= Beginning of Section =

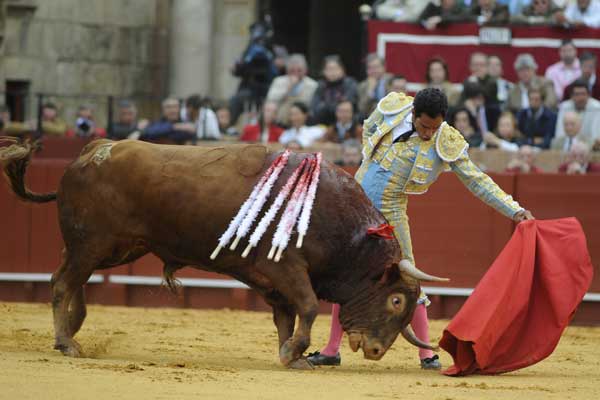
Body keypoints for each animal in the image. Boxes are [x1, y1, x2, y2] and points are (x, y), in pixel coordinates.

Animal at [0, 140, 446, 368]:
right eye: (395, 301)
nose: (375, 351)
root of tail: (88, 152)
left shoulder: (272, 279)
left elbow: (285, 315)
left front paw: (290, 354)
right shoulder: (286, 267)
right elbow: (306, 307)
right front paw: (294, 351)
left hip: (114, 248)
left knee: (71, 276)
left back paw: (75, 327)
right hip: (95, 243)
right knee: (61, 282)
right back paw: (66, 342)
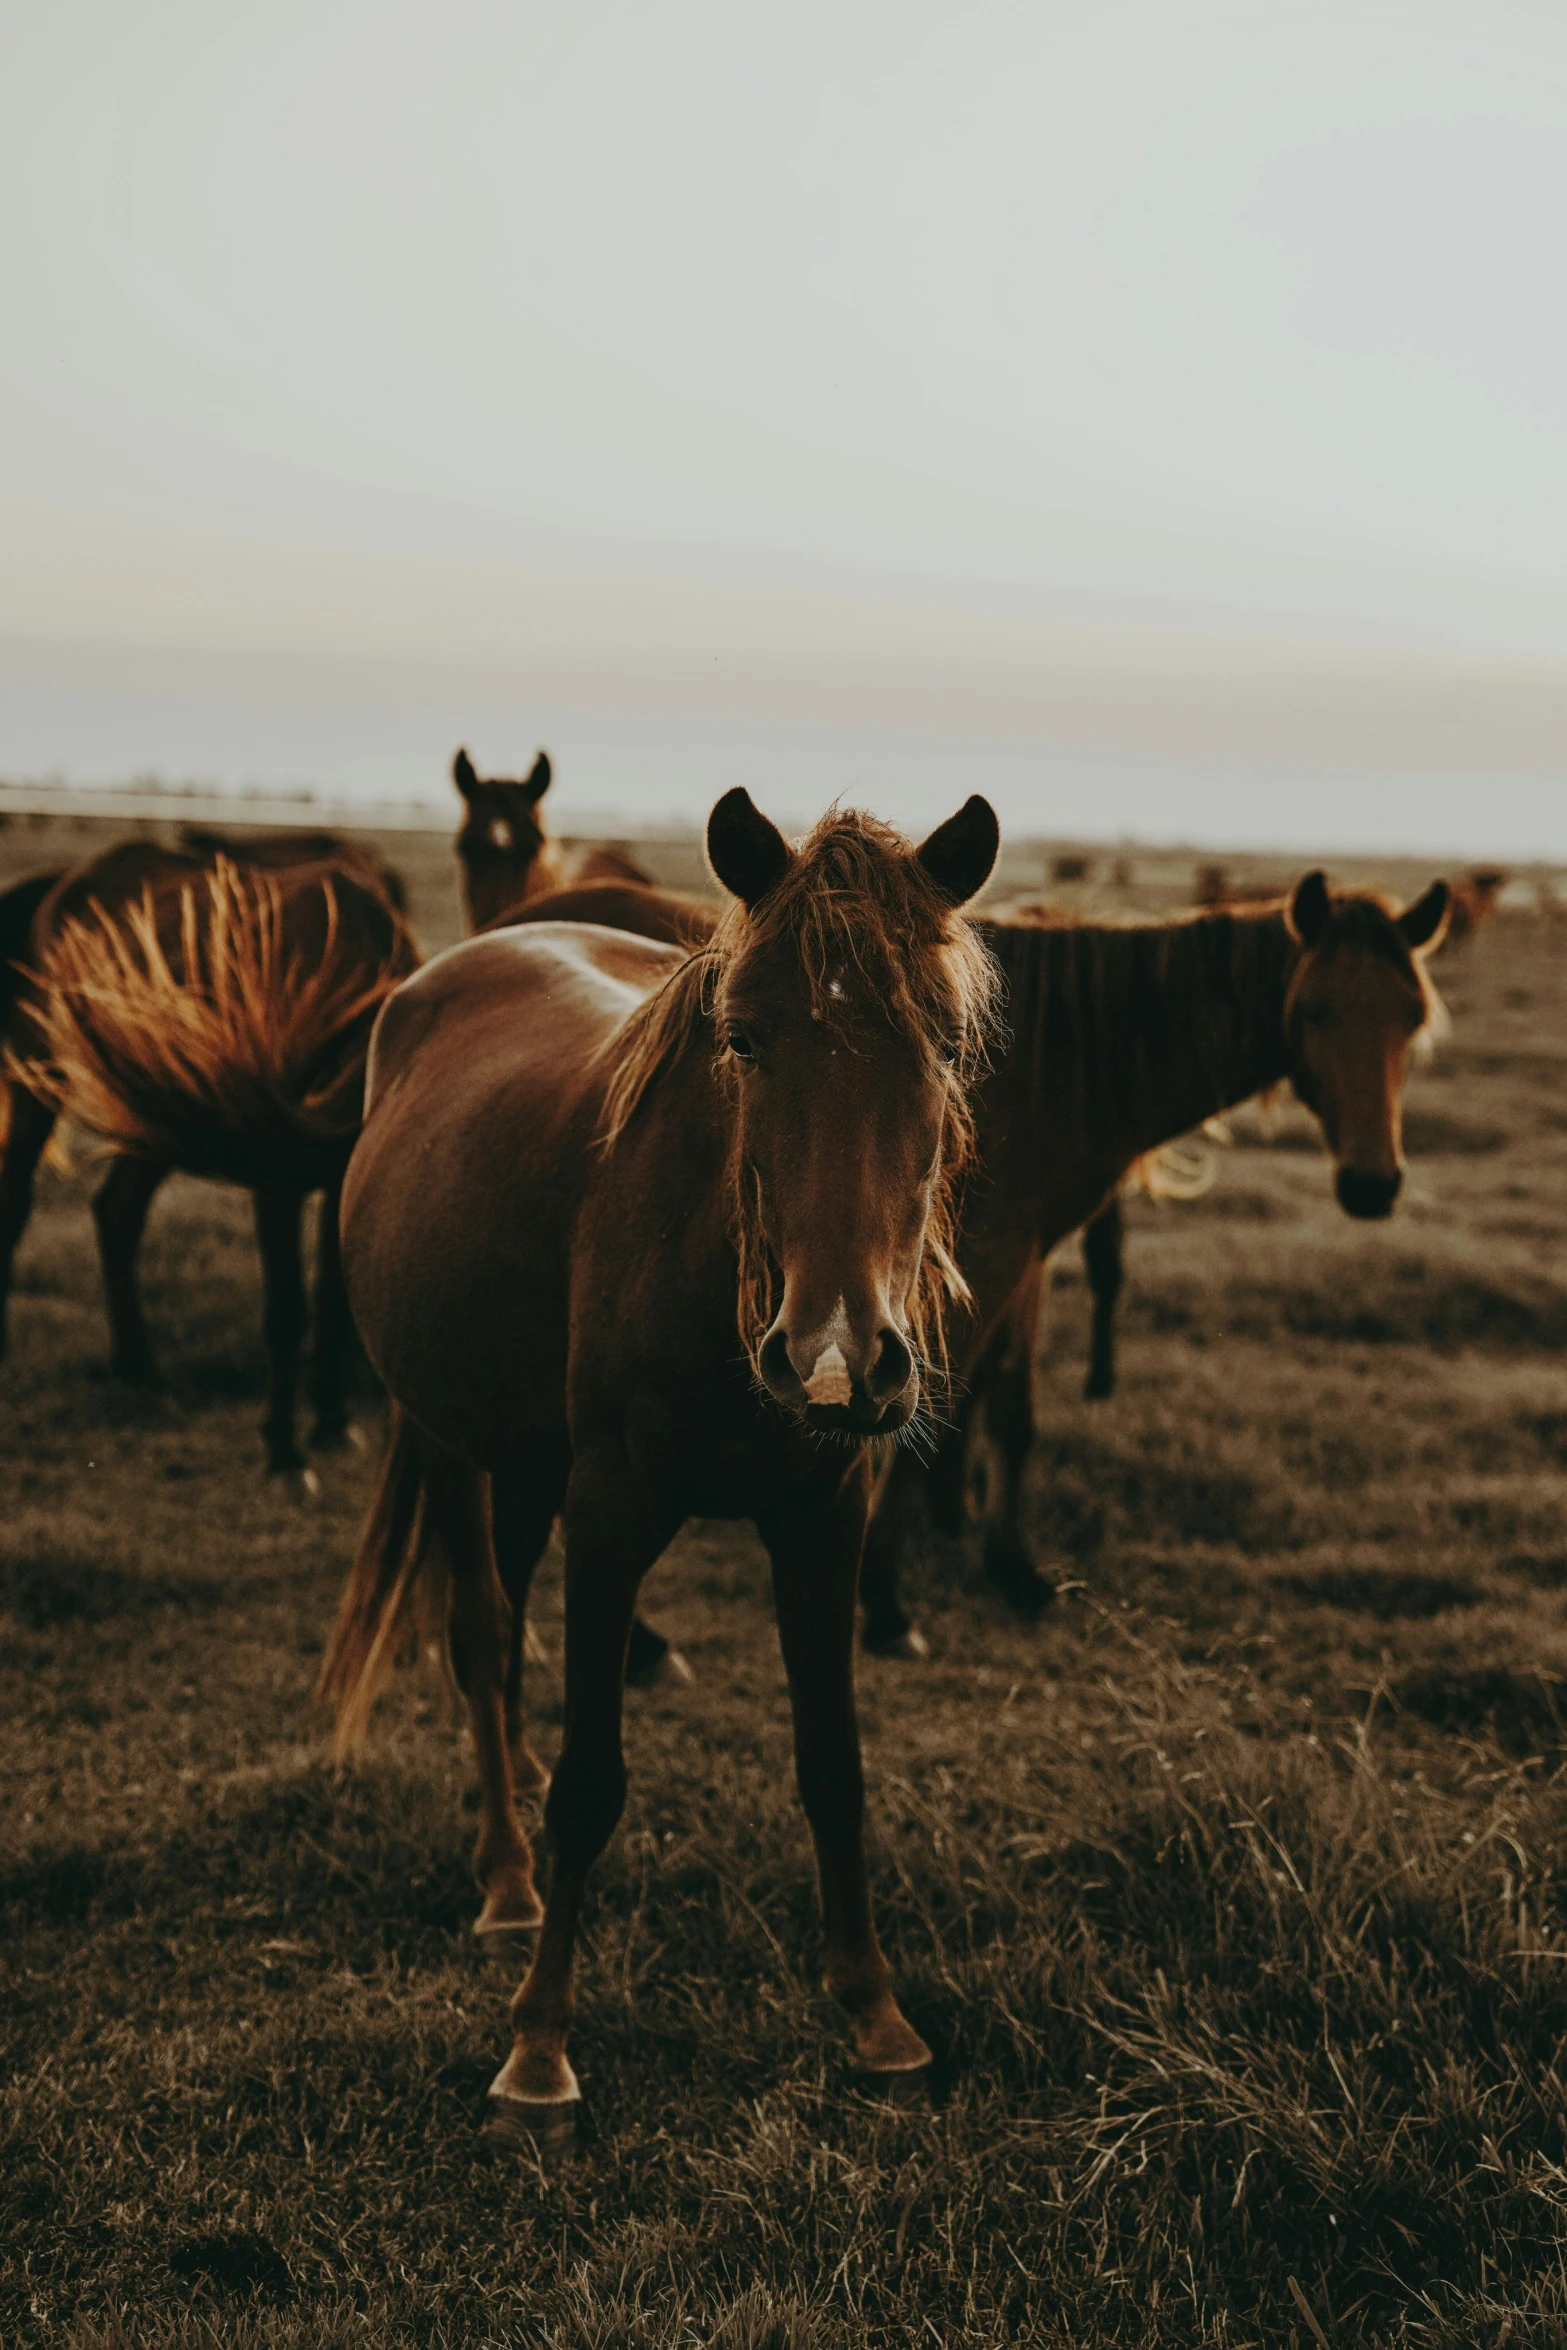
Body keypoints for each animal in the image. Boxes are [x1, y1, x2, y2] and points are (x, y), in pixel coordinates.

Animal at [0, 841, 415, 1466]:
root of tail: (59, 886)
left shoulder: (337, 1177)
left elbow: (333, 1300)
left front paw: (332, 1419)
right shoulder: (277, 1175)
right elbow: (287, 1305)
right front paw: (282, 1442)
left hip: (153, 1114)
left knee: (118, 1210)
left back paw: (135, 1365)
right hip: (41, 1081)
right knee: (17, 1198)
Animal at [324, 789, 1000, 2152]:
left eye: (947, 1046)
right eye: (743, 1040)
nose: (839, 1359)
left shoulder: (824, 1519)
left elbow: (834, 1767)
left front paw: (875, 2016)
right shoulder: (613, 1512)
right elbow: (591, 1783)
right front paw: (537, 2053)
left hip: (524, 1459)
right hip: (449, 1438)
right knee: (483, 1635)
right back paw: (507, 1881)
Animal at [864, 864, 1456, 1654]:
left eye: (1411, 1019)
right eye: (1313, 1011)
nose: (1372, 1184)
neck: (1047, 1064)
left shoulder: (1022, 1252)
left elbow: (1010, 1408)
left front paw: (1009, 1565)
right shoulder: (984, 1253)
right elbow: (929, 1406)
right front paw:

= End of Section =

• _Task requirements_
Check each line in the data for the word "back", then report only how many lines contain it.

• _Answer section_
4